• Directions for this task:
Nothing but the lines from the one containing "306 | 22% |" to the end of the material should be returned, each exactly as written.

• Data shown:
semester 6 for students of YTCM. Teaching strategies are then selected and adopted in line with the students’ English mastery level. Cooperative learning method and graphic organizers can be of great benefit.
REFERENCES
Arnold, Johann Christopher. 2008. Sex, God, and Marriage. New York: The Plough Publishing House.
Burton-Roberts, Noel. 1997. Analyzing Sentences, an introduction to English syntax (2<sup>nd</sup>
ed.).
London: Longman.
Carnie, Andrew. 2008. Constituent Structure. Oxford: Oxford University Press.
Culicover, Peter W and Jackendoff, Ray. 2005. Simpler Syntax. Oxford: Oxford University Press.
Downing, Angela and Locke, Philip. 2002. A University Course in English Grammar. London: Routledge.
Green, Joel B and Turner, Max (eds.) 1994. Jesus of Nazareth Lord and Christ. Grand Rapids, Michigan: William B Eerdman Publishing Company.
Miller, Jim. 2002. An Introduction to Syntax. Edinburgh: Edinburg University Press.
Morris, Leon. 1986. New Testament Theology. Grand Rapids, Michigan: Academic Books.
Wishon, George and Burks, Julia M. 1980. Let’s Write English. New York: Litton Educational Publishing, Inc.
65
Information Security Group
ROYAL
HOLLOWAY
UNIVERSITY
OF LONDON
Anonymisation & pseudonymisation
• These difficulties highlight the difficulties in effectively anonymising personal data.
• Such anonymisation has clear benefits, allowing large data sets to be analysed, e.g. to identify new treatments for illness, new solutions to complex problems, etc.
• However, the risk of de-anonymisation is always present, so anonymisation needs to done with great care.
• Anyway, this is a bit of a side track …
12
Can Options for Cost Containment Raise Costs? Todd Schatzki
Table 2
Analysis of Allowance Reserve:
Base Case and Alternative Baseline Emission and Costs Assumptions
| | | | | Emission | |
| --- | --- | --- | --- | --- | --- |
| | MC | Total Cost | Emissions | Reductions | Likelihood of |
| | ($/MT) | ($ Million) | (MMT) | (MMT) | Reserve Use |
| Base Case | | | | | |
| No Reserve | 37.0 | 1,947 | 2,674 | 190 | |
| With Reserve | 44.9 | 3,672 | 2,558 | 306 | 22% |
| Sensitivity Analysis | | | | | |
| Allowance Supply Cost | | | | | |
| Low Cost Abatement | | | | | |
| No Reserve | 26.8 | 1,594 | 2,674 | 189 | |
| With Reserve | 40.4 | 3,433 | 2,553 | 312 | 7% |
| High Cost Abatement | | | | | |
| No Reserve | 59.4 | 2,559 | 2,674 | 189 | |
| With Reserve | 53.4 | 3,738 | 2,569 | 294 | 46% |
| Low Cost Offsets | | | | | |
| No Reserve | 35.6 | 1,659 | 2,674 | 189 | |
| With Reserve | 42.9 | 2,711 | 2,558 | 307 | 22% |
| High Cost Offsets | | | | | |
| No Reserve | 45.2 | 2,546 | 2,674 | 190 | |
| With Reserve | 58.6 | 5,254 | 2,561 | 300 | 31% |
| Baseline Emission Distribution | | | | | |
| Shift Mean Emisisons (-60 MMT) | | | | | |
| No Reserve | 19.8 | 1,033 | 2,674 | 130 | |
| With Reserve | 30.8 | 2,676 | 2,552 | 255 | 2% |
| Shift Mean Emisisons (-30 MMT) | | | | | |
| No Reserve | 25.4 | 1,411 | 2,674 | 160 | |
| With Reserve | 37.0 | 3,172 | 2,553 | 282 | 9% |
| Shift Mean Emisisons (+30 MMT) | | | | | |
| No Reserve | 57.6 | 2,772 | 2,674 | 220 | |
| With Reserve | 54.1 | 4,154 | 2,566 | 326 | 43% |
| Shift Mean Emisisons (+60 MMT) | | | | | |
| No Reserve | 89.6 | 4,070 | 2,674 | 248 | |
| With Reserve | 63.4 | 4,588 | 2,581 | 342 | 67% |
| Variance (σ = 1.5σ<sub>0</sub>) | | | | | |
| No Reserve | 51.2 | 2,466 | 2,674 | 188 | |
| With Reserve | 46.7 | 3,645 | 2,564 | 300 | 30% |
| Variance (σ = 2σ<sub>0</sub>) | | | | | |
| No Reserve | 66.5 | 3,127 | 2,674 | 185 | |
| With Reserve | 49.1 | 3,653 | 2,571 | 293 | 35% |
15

• Answer below:
| With Reserve | 44.9 | 3,672 | 2,558 | 306 | 22% |
| Sensitivity Analysis | | | | | |
| Allowance Supply Cost | | | | | |
| Low Cost Abatement | | | | | |
| No Reserve | 26.8 | 1,594 | 2,674 | 189 | |
| With Reserve | 40.4 | 3,433 | 2,553 | 312 | 7% |
| High Cost Abatement | | | | | |
| No Reserve | 59.4 | 2,559 | 2,674 | 189 | |
| With Reserve | 53.4 | 3,738 | 2,569 | 294 | 46% |
| Low Cost Offsets | | | | | |
| No Reserve | 35.6 | 1,659 | 2,674 | 189 | |
| With Reserve | 42.9 | 2,711 | 2,558 | 307 | 22% |
| High Cost Offsets | | | | | |
| No Reserve | 45.2 | 2,546 | 2,674 | 190 | |
| With Reserve | 58.6 | 5,254 | 2,561 | 300 | 31% |
| Baseline Emission Distribution | | | | | |
| Shift Mean Emisisons (-60 MMT) | | | | | |
| No Reserve | 19.8 | 1,033 | 2,674 | 130 | |
| With Reserve | 30.8 | 2,676 | 2,552 | 255 | 2% |
| Shift Mean Emisisons (-30 MMT) | | | | | |
| No Reserve | 25.4 | 1,411 | 2,674 | 160 | |
| With Reserve | 37.0 | 3,172 | 2,553 | 282 | 9% |
| Shift Mean Emisisons (+30 MMT) | | | | | |
| No Reserve | 57.6 | 2,772 | 2,674 | 220 | |
| With Reserve | 54.1 | 4,154 | 2,566 | 326 | 43% |
| Shift Mean Emisisons (+60 MMT) | | | | | |
| No Reserve | 89.6 | 4,070 | 2,674 | 248 | |
| With Reserve | 63.4 | 4,588 | 2,581 | 342 | 67% |
| Variance (σ = 1.5σ<sub>0</sub>) | | | | | |
| No Reserve | 51.2 | 2,466 | 2,674 | 188 | |
| With Reserve | 46.7 | 3,645 | 2,564 | 300 | 30% |
| Variance (σ = 2σ<sub>0</sub>) | | | | | |
| No Reserve | 66.5 | 3,127 | 2,674 | 185 | |
| With Reserve | 49.1 | 3,653 | 2,571 | 293 | 35% |
15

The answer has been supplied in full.